Put the lines of the items below into a numbered list. Begin at the line containing "Previous Article", stop after the line containing "Shirtinator AT", and omit blank lines and pictures.

###

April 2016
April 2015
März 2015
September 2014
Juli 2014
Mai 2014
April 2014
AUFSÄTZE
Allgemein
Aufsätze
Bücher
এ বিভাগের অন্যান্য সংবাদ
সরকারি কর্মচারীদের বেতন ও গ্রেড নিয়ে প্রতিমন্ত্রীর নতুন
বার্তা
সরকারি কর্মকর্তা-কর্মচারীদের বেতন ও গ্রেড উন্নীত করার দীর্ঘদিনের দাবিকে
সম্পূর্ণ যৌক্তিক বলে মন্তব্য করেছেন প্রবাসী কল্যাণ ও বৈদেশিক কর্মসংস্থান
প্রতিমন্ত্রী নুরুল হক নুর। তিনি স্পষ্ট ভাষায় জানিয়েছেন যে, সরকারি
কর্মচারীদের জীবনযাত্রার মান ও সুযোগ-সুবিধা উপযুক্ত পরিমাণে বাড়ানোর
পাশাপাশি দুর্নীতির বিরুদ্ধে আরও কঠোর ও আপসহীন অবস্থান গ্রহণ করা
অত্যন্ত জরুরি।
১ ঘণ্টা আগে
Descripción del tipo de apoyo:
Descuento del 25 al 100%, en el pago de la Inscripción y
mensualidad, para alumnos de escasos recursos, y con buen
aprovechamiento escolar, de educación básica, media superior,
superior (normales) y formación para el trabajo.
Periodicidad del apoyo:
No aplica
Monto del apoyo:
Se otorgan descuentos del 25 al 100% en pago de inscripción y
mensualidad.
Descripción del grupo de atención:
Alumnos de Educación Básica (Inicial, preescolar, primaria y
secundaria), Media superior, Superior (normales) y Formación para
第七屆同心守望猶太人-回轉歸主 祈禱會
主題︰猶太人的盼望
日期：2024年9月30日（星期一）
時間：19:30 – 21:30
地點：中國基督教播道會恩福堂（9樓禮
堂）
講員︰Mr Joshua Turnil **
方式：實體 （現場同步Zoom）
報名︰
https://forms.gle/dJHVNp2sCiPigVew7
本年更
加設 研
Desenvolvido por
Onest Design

###

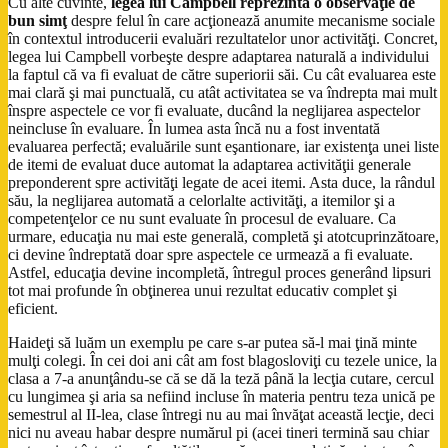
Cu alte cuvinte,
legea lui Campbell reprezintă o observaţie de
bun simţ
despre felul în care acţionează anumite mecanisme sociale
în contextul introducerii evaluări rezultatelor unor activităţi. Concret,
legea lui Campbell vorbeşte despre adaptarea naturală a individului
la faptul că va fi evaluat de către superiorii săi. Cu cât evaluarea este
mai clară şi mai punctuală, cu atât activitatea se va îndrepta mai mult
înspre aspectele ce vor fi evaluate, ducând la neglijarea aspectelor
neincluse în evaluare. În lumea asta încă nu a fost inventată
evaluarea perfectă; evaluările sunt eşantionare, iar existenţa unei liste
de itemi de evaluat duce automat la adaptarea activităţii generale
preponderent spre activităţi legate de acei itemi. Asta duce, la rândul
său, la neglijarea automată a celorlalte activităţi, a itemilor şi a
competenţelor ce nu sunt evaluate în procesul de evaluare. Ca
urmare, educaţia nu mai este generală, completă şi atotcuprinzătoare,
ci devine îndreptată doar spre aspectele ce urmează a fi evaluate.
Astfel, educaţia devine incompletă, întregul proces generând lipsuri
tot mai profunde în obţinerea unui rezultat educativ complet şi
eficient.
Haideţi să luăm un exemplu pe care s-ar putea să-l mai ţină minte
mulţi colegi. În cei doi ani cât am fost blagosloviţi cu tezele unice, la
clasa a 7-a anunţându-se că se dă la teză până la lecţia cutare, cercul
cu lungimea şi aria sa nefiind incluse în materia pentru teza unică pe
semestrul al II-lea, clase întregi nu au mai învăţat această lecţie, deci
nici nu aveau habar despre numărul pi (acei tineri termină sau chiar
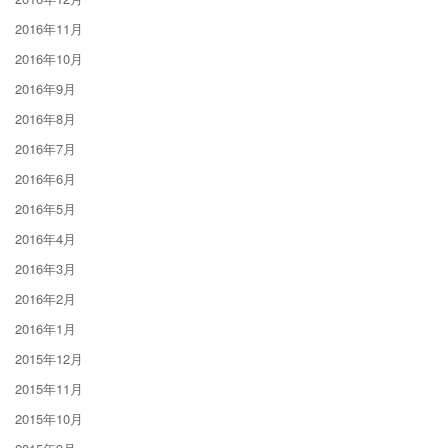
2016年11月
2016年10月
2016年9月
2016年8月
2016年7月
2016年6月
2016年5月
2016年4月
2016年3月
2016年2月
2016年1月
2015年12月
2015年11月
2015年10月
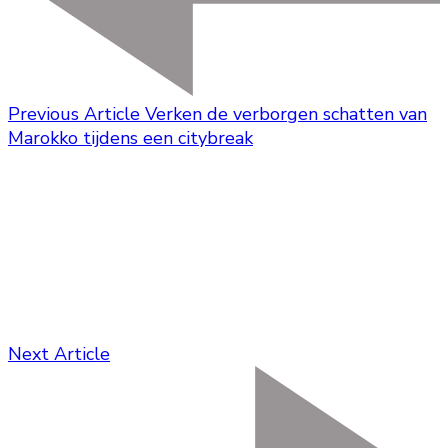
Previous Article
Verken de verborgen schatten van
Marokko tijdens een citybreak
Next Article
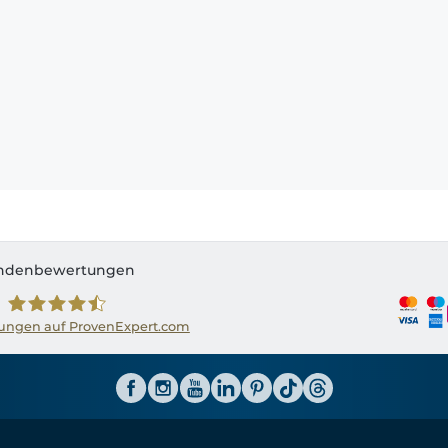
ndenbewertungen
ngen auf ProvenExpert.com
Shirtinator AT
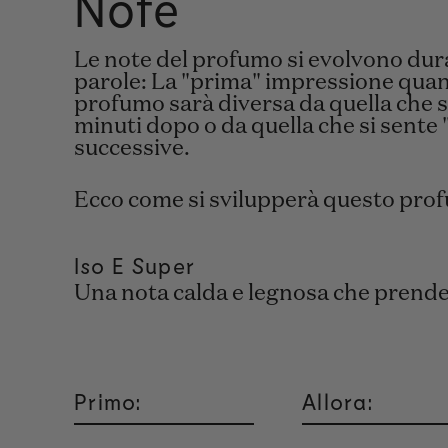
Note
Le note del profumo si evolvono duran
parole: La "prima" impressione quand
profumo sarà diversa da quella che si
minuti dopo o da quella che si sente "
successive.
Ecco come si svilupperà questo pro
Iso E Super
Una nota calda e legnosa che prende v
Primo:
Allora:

###

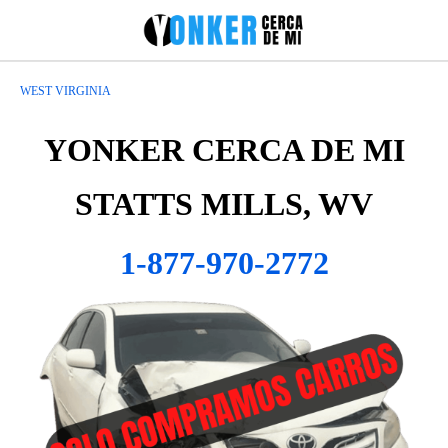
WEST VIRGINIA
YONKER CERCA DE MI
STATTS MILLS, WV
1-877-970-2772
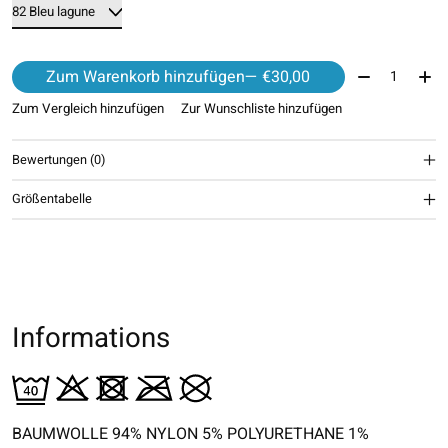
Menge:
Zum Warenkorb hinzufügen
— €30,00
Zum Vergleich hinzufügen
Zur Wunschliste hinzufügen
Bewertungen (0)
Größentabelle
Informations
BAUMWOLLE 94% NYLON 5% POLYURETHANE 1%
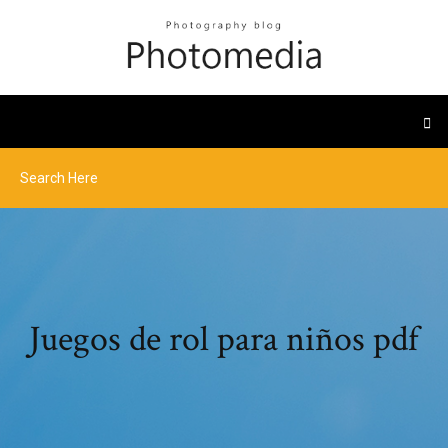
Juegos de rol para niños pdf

###

- **WRITTEN SOLUTION**
1. Previous Article
2. Verken de verborgen schatten van
3. Marokko tijdens een citybreak
4. Next Article
5. ndenbewertungen
6. ngen auf ProvenExpert.com
7. Shirtinator AT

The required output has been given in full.